** Start **

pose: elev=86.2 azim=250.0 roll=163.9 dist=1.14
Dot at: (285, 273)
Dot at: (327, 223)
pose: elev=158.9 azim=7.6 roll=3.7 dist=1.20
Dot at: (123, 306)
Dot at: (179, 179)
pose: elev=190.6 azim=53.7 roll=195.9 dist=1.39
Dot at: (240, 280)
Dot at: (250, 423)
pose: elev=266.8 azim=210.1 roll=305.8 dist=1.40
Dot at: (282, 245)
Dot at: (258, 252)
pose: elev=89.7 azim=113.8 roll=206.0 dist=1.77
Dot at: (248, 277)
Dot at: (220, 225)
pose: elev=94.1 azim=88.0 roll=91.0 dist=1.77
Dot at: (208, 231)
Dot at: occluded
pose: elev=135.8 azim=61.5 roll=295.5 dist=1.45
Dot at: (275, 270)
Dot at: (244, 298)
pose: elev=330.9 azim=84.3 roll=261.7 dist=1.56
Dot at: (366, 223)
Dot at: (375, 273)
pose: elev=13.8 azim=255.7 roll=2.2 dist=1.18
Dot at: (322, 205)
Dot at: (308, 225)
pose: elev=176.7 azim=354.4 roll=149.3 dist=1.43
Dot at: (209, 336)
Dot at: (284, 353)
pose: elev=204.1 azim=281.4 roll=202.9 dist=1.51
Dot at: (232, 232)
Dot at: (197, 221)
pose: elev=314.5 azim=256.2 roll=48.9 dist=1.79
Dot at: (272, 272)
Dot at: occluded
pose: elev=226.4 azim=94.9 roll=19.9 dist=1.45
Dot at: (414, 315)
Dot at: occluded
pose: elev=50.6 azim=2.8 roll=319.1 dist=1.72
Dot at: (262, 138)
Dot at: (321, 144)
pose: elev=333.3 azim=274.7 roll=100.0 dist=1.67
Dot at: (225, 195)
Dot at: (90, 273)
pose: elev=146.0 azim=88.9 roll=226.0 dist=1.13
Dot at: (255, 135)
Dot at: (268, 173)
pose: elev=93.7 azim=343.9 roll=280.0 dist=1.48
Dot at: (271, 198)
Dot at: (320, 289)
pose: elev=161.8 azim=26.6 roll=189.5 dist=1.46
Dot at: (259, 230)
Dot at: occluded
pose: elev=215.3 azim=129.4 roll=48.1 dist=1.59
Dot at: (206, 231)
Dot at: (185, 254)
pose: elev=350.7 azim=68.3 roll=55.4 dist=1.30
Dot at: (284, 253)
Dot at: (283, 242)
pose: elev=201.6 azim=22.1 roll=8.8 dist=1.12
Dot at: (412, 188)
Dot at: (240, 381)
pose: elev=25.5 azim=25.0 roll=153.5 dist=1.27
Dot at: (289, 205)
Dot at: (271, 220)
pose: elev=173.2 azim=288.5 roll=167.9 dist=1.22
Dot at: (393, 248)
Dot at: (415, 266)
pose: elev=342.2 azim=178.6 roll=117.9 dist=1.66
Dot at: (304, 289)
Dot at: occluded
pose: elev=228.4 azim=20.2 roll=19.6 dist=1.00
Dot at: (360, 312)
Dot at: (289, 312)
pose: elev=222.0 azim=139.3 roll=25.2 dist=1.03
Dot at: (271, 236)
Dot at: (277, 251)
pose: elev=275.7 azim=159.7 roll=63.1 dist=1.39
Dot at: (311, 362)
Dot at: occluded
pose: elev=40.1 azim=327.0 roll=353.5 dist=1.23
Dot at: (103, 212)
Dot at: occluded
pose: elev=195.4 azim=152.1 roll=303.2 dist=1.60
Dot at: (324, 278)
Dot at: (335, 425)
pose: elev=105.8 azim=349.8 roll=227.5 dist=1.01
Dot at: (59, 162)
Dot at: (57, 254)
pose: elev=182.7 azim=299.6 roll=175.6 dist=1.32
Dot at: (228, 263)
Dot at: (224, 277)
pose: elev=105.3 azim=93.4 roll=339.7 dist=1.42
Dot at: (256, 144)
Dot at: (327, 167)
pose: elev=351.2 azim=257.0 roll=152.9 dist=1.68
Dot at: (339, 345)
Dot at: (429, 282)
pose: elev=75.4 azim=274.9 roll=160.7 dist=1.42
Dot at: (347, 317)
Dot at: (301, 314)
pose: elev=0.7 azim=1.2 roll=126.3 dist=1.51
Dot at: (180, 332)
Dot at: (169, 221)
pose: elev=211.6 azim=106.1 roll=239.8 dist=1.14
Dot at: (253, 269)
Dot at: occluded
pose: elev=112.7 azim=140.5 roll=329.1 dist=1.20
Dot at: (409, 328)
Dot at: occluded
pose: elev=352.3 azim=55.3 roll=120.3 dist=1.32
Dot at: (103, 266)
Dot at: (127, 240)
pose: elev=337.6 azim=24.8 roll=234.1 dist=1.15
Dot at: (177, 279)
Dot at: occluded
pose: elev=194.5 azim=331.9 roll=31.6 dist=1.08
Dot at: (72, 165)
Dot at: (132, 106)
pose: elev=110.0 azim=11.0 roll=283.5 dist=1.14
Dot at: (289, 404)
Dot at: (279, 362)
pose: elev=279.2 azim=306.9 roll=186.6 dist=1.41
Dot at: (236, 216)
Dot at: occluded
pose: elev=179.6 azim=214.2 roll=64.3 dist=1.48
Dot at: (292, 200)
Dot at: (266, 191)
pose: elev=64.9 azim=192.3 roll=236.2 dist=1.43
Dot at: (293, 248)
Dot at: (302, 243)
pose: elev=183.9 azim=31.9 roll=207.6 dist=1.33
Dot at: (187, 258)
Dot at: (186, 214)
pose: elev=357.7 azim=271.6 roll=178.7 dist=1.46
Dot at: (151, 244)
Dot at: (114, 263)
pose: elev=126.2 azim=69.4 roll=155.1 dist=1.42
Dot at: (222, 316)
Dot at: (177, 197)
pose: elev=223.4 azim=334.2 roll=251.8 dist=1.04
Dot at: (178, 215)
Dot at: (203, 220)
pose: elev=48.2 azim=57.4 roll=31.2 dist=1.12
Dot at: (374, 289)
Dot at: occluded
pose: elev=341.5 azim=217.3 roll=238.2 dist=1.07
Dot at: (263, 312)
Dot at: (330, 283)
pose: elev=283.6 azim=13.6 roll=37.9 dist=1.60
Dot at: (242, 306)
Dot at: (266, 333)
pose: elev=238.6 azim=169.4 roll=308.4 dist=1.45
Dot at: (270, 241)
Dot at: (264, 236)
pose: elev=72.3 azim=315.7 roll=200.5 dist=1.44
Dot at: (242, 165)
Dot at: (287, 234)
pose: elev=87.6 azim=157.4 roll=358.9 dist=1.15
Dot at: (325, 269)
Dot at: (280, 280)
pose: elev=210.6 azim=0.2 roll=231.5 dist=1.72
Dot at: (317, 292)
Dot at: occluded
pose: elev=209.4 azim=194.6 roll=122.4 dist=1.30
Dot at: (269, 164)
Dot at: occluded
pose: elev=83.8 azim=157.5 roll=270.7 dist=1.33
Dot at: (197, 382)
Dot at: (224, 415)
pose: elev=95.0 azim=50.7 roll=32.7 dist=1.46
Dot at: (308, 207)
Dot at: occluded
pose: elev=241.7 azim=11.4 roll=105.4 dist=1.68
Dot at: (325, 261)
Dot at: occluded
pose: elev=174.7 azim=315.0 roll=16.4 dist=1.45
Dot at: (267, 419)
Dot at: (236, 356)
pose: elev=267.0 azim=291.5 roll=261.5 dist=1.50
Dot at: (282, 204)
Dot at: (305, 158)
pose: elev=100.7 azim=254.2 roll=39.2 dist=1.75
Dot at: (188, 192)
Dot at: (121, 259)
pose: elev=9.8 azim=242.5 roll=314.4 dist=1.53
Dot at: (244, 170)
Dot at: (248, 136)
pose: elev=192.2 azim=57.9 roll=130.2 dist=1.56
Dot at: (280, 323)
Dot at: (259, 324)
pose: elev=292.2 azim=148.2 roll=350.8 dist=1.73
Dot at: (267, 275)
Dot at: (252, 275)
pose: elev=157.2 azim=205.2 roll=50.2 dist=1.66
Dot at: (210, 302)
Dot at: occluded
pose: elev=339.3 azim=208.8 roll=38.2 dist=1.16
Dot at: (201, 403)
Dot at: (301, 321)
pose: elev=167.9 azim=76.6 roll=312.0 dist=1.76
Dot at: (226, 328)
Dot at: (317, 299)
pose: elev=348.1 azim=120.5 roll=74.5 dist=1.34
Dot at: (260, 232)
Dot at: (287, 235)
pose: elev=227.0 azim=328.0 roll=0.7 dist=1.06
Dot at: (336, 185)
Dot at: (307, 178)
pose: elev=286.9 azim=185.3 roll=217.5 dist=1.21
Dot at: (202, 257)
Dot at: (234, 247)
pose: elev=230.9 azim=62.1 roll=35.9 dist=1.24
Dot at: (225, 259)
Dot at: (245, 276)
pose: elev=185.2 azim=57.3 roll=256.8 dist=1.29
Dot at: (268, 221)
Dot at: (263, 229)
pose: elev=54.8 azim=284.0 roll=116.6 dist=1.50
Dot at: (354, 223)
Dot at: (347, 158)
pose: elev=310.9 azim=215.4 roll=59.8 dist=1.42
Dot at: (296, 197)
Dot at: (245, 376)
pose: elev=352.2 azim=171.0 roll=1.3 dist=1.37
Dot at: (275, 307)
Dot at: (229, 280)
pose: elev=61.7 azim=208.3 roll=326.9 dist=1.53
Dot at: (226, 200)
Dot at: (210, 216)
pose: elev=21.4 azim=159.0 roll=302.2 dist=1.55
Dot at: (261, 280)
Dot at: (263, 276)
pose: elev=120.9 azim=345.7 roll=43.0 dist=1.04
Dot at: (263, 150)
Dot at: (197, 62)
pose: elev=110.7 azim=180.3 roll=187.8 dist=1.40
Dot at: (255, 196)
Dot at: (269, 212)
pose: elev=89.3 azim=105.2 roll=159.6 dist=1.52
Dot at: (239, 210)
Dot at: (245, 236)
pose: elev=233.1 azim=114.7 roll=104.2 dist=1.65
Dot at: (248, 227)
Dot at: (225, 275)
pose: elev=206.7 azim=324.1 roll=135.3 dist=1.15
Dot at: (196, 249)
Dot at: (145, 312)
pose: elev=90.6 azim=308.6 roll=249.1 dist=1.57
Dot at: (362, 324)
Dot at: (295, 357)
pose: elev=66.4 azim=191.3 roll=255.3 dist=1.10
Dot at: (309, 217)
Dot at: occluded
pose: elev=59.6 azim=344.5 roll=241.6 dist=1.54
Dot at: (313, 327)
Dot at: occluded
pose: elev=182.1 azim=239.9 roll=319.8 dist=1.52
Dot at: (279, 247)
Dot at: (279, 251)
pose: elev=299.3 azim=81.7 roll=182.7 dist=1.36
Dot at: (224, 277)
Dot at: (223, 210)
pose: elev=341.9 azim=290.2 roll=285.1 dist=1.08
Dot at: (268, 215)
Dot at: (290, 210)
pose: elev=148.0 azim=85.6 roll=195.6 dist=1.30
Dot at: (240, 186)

** End **

Direction: Retype the lines, starting with the one containing "pose: elev=167.9 azim=76.6" and going on through the last line of the items, both included.

Written reply:
pose: elev=167.9 azim=76.6 roll=312.0 dist=1.76
Dot at: (226, 328)
Dot at: (317, 299)
pose: elev=348.1 azim=120.5 roll=74.5 dist=1.34
Dot at: (260, 232)
Dot at: (287, 235)
pose: elev=227.0 azim=328.0 roll=0.7 dist=1.06
Dot at: (336, 185)
Dot at: (307, 178)
pose: elev=286.9 azim=185.3 roll=217.5 dist=1.21
Dot at: (202, 257)
Dot at: (234, 247)
pose: elev=230.9 azim=62.1 roll=35.9 dist=1.24
Dot at: (225, 259)
Dot at: (245, 276)
pose: elev=185.2 azim=57.3 roll=256.8 dist=1.29
Dot at: (268, 221)
Dot at: (263, 229)
pose: elev=54.8 azim=284.0 roll=116.6 dist=1.50
Dot at: (354, 223)
Dot at: (347, 158)
pose: elev=310.9 azim=215.4 roll=59.8 dist=1.42
Dot at: (296, 197)
Dot at: (245, 376)
pose: elev=352.2 azim=171.0 roll=1.3 dist=1.37
Dot at: (275, 307)
Dot at: (229, 280)
pose: elev=61.7 azim=208.3 roll=326.9 dist=1.53
Dot at: (226, 200)
Dot at: (210, 216)
pose: elev=21.4 azim=159.0 roll=302.2 dist=1.55
Dot at: (261, 280)
Dot at: (263, 276)
pose: elev=120.9 azim=345.7 roll=43.0 dist=1.04
Dot at: (263, 150)
Dot at: (197, 62)
pose: elev=110.7 azim=180.3 roll=187.8 dist=1.40
Dot at: (255, 196)
Dot at: (269, 212)
pose: elev=89.3 azim=105.2 roll=159.6 dist=1.52
Dot at: (239, 210)
Dot at: (245, 236)
pose: elev=233.1 azim=114.7 roll=104.2 dist=1.65
Dot at: (248, 227)
Dot at: (225, 275)
pose: elev=206.7 azim=324.1 roll=135.3 dist=1.15
Dot at: (196, 249)
Dot at: (145, 312)
pose: elev=90.6 azim=308.6 roll=249.1 dist=1.57
Dot at: (362, 324)
Dot at: (295, 357)
pose: elev=66.4 azim=191.3 roll=255.3 dist=1.10
Dot at: (309, 217)
Dot at: occluded
pose: elev=59.6 azim=344.5 roll=241.6 dist=1.54
Dot at: (313, 327)
Dot at: occluded
pose: elev=182.1 azim=239.9 roll=319.8 dist=1.52
Dot at: (279, 247)
Dot at: (279, 251)
pose: elev=299.3 azim=81.7 roll=182.7 dist=1.36
Dot at: (224, 277)
Dot at: (223, 210)
pose: elev=341.9 azim=290.2 roll=285.1 dist=1.08
Dot at: (268, 215)
Dot at: (290, 210)
pose: elev=148.0 azim=85.6 roll=195.6 dist=1.30
Dot at: (240, 186)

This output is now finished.